• _TEXTO FORNECIDO_
○ ○ ○
Eu me lembro que eles surgiam de todos os lados, famintos e sedentos, horas após o lançamento do especial “Comer& Beber”. Bares e restaurantes campeões ficavam com fila na porta. Em uma das primeiras dessas edições, a carne utilizada para o hambúrguer acabou no meio do domingo nas unidades do América, que havia sido eleito em primeiro lugar na sua categoria, tantos foram os pedidos. O América tinha preços razoáveis, ao alcance da média dos leitores, mas como explicar que o antigo Fasano da Rua Haddock Lobo, com seurequinte e seus pratos caros, recebesse um afluxo de comensais em seguida à premiação? Não era público dos Jardins ou do Morumbi, mas — os donos observaram — paulistanos da Zona Leste e da Zona Norte que também tinham dinheiro, nunca haviam entrado naquele ambiente majestoso e talvez estivessem apenas esperando um aval confiável para ir conhecê-lo.

Então era isso, mais uma vez: a revista havia conquistado os leitores com sua credibilidade, o ativo mais precioso que uma publicação pode ter. Difícil de alcançar, fácil de perder.

Eu me lembro que manter essa credibilidade era — não tenho dúvidas de que continua sendo — a preocupação número 1 da revista, o que ajuda a entender por que Vejinha é o que é, no impresso ou no digital.
○ ○ ○
Transcreva sem nenhuma alteração o trecho do texto sobre a Vejinha que começa em "Eu me lembro que manter" e termina em "ou no digital.".

• _DADOS FORNECIDOS_
○ ○ ○
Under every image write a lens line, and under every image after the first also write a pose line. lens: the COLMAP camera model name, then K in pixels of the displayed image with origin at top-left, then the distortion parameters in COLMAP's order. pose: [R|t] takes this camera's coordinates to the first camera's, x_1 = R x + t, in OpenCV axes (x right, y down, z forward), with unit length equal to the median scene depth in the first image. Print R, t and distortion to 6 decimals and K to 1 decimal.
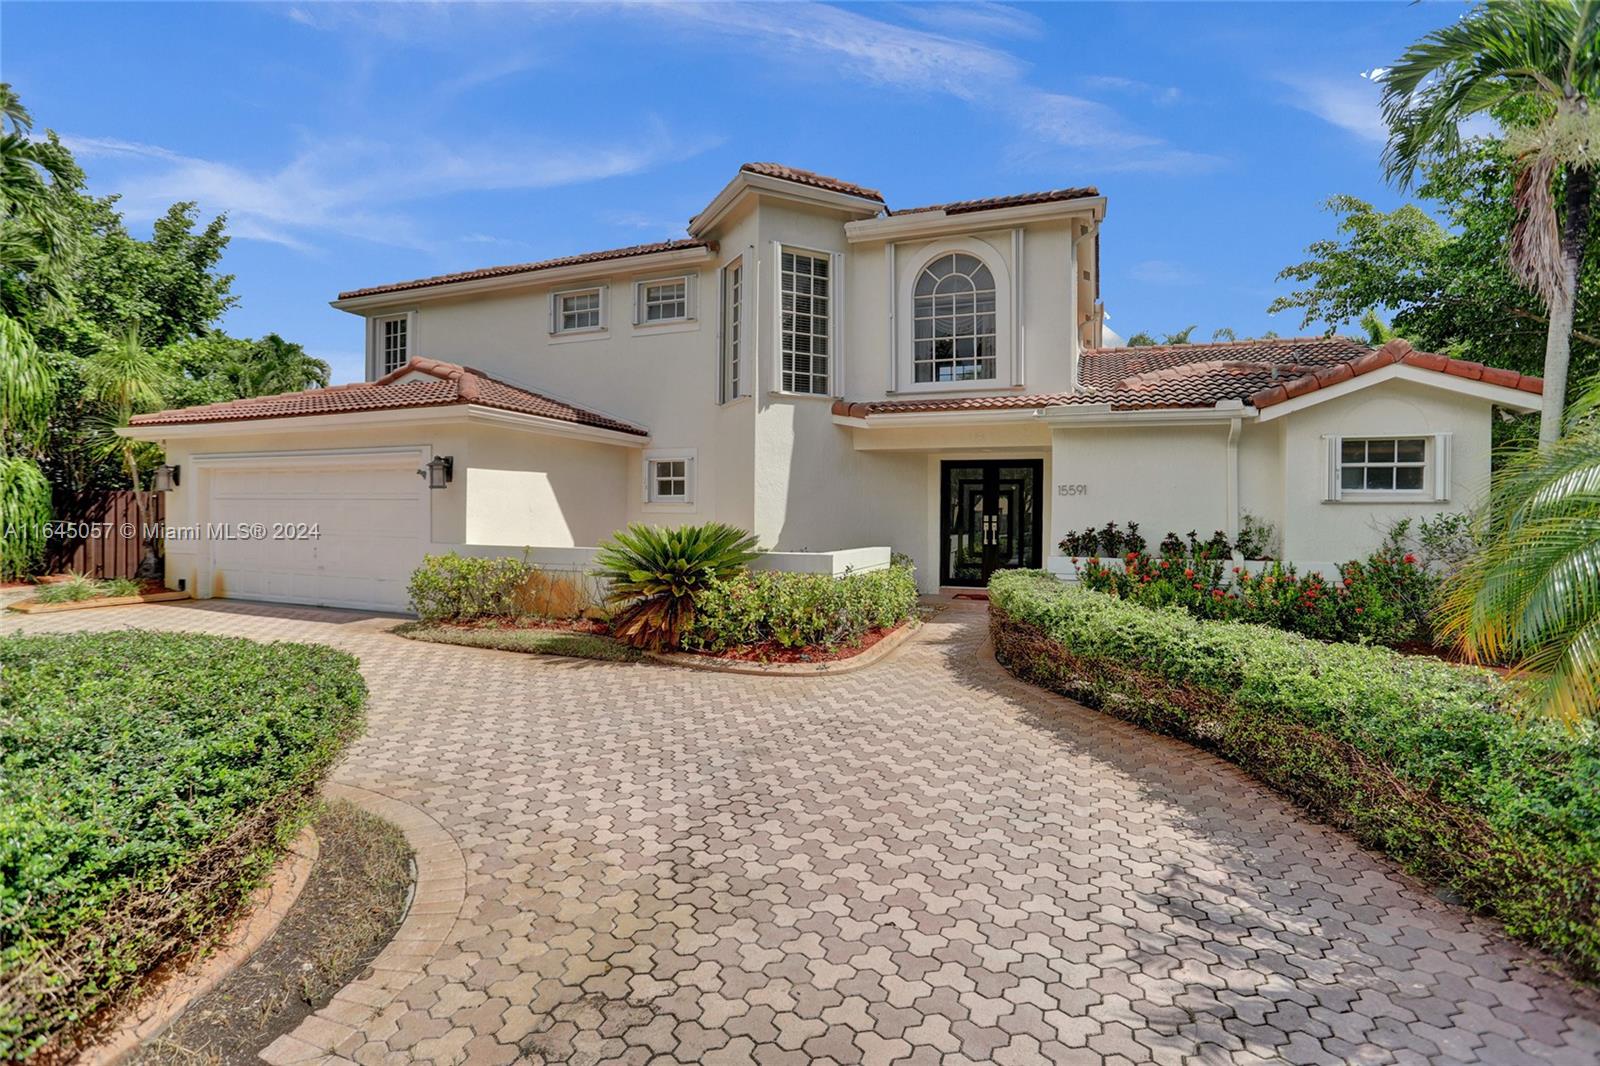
○ ○ ○
• _RESPOSTA_
Eu me lembro que manter essa credibilidade era — não tenho dúvidas de que continua sendo — a preocupação número 1 da revista, o que ajuda a entender por que Vejinha é o que é, no impresso ou no digital.